Prompt
Beginning at the line that contains "G04 #@! TF.FileFunction,Other,ECO1*" and ending at the last line of the records below, retype each line exactly and add nothing.

[Electronic design files]
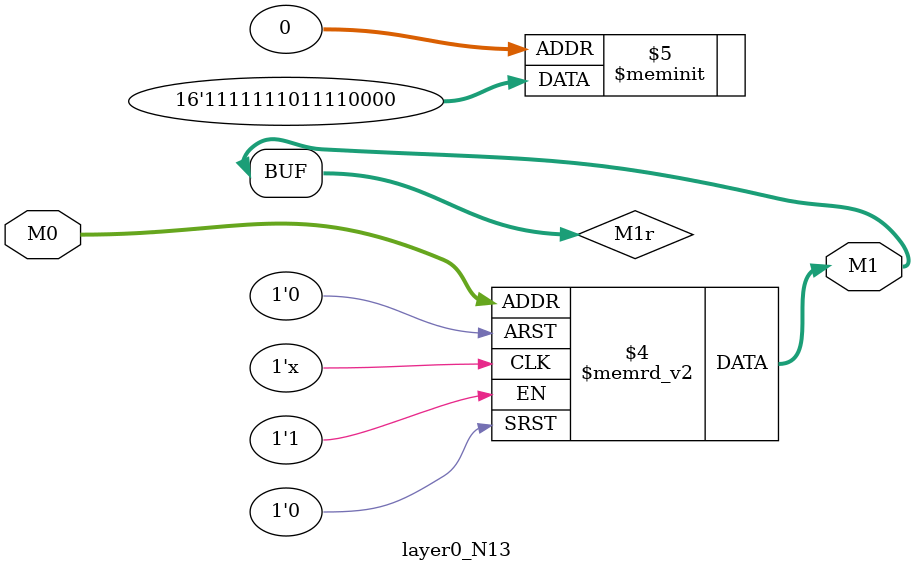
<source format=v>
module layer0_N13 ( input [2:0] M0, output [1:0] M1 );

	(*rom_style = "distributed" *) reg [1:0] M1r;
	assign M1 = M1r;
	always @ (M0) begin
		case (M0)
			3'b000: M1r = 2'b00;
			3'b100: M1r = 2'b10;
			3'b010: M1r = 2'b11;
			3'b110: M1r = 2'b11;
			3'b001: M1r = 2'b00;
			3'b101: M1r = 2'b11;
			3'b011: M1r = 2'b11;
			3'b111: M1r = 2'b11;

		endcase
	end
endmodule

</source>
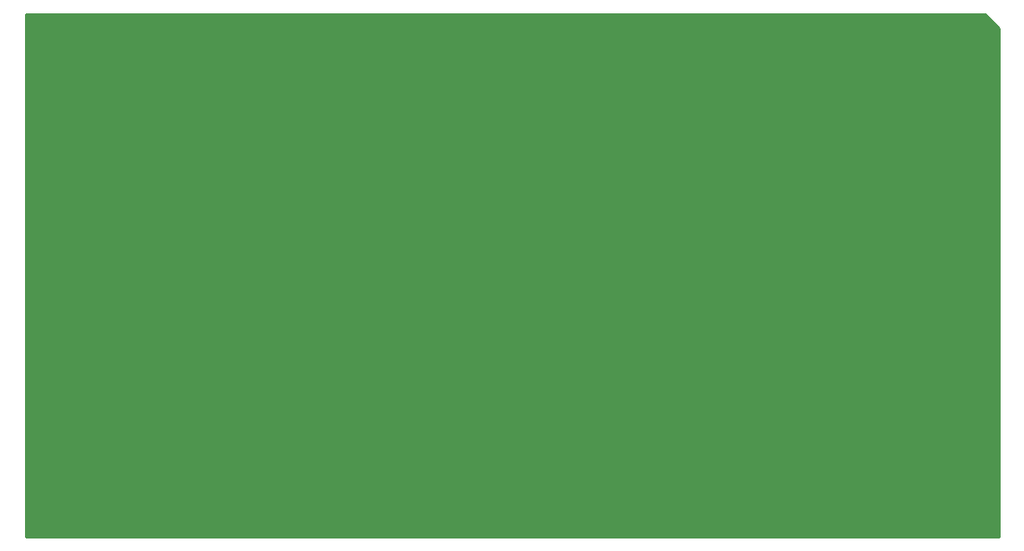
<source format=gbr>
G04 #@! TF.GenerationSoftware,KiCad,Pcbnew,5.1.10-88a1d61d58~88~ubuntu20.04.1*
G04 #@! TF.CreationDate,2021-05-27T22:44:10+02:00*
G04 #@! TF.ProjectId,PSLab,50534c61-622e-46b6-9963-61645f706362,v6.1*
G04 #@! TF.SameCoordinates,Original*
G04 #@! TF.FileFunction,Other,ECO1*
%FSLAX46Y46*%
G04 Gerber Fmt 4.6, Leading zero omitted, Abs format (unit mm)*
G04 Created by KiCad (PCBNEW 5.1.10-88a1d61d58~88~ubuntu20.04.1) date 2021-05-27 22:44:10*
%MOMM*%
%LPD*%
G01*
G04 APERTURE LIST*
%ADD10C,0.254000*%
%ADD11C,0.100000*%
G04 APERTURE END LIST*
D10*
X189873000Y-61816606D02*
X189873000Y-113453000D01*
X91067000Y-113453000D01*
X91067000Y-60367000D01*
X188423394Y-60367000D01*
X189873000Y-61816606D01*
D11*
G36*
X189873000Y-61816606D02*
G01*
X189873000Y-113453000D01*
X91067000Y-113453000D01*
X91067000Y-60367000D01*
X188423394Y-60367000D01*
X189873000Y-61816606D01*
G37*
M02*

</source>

Worked solution
G04 #@! TF.FileFunction,Other,ECO1*
%FSLAX46Y46*%
G04 Gerber Fmt 4.6, Leading zero omitted, Abs format (unit mm)*
G04 Created by KiCad (PCBNEW 5.1.10-88a1d61d58~88~ubuntu20.04.1) date 2021-05-27 22:44:10*
%MOMM*%
%LPD*%
G01*
G04 APERTURE LIST*
%ADD10C,0.254000*%
%ADD11C,0.100000*%
G04 APERTURE END LIST*
D10*
X189873000Y-61816606D02*
X189873000Y-113453000D01*
X91067000Y-113453000D01*
X91067000Y-60367000D01*
X188423394Y-60367000D01*
X189873000Y-61816606D01*
D11*
G36*
X189873000Y-61816606D02*
G01*
X189873000Y-113453000D01*
X91067000Y-113453000D01*
X91067000Y-60367000D01*
X188423394Y-60367000D01*
X189873000Y-61816606D01*
G37*
M02*

</source>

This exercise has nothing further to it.